Talking to adults was difficult.
“Mom, you are my mom. You get a lot from me simply because you are mom. You get the good and bad from me. We’ve been on bad streak for a while, and I’ve said some rough things to you. I suspect there will be more to come. But I bet that will run its course. And then, you get the good too. You are great in many ways and you get my daughterness. All of it.”
“Daughterness? What is that?”
“You know, you got the cute adorable me when I was little, the pride as you watched me developed into a precocious whippersnapper, you get the agonizing Fabian, and you’ll get more in the future. And now you get CJ.”
“And your love?”
“I hate that word mom. What you get from me is bigger than one word. And you have it.”
“You are stingy Fabian.”
“You are selfish.”
“Don’t be mean.”
“Just having a conversation.”
“It’s not like this with Emma.”
“She’ll have her moment.”
“You think so?”
“It’s part of daughterness, something that Uncle Grant did not receive. Does that make you feel better?”
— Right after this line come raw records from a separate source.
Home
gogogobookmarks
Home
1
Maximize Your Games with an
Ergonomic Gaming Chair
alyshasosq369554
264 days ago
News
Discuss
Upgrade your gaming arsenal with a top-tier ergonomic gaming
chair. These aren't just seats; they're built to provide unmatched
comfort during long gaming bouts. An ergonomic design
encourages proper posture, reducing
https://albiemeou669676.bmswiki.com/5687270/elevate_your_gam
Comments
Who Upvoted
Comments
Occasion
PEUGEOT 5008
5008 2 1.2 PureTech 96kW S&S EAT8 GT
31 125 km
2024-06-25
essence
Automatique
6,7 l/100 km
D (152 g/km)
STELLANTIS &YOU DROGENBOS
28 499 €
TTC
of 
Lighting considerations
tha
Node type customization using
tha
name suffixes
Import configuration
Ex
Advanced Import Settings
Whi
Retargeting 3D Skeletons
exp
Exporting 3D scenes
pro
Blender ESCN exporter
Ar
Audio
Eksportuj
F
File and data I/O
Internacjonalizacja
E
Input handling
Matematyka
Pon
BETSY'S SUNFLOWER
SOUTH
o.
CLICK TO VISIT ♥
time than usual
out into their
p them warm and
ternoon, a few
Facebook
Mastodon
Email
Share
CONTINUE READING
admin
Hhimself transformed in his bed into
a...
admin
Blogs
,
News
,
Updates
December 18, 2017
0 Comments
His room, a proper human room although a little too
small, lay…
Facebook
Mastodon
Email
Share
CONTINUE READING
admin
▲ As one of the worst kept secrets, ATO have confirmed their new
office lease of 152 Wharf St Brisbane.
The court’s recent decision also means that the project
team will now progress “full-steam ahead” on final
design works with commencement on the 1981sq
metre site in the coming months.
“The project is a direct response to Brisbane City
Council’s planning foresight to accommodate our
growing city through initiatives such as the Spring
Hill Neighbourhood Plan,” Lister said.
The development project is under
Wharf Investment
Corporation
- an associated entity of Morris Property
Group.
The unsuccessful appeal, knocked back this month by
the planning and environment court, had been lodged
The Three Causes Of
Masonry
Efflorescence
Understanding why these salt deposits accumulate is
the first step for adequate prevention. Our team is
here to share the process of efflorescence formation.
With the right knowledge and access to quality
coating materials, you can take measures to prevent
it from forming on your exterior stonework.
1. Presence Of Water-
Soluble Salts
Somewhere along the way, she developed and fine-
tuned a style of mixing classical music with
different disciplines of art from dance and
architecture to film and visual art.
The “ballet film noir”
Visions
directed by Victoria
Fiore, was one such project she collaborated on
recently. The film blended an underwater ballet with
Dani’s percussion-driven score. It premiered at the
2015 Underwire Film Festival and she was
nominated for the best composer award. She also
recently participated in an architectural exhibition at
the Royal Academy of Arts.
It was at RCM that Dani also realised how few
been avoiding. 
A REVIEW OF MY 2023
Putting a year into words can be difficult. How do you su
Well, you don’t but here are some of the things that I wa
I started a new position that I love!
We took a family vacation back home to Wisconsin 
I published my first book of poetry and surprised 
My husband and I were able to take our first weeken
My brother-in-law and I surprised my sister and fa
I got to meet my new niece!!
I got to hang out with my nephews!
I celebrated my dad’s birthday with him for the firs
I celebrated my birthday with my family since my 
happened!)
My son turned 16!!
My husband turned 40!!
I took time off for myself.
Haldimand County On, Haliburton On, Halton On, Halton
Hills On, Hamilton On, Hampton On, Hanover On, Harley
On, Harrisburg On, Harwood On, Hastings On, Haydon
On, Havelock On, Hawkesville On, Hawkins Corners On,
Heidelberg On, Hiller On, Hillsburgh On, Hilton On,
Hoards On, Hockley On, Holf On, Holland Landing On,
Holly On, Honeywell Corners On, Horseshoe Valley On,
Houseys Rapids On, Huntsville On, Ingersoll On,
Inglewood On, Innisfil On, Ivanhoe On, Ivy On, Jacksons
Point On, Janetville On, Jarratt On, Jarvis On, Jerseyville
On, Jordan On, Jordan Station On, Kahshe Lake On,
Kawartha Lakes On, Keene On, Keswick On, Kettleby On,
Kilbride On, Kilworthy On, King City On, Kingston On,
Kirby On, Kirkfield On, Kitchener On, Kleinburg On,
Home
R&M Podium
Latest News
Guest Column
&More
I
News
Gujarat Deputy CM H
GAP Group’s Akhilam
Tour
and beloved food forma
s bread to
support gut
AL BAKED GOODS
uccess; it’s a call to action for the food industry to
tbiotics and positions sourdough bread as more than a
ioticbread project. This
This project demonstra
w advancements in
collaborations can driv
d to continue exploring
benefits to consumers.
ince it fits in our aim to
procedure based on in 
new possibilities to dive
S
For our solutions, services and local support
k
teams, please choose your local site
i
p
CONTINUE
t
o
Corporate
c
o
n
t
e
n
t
“Nothing with you makes me feel too good these days.”
“Don’t be mean.”
We look down and played with our fingers.
“I like girls.”
“So do I.”
“Are you sexual?”
“Weren’t you at my age?”
“Not with girls.”
Topic change time.
“How is school?”
“School is school.”
“I received a call from Mrs. Stone today.”
“She says you staged a disruptive rally.”
“And she wondered if it would be better if you stayed home.”
“And I told her that I think it would be better if you attended school.”
“Did I say the right thing?”
“You staged a disruptive rally? I’m impressed.”
“It wasn’t your ’save-the-world’ type of thing. I didn’t even make it happen. It was the others.”
“Your Club Dead?”
“It’s not mine! Mr. Blok tells to me start it. I start it. He tells me to end it. I end it. But the others keep it going. And it was hardly disruptive. I mean, they were writing!”
“Why are they writing a play?”
“I saw a contest advertised. It gave us something to do. It’s out of my hands. Mr. Blok should understand these kids are not a problem. He’s making it a problem. Or Mrs. Stone is. I mean, they’re writing, that’s all they are doing. Writing!”
“I have never heard anything so ridiculous.”
“Not much makes sense these days, at least for me.”
Mom leaned over and kissed the top of my head. I didn’t pull away. I was trying to be generous.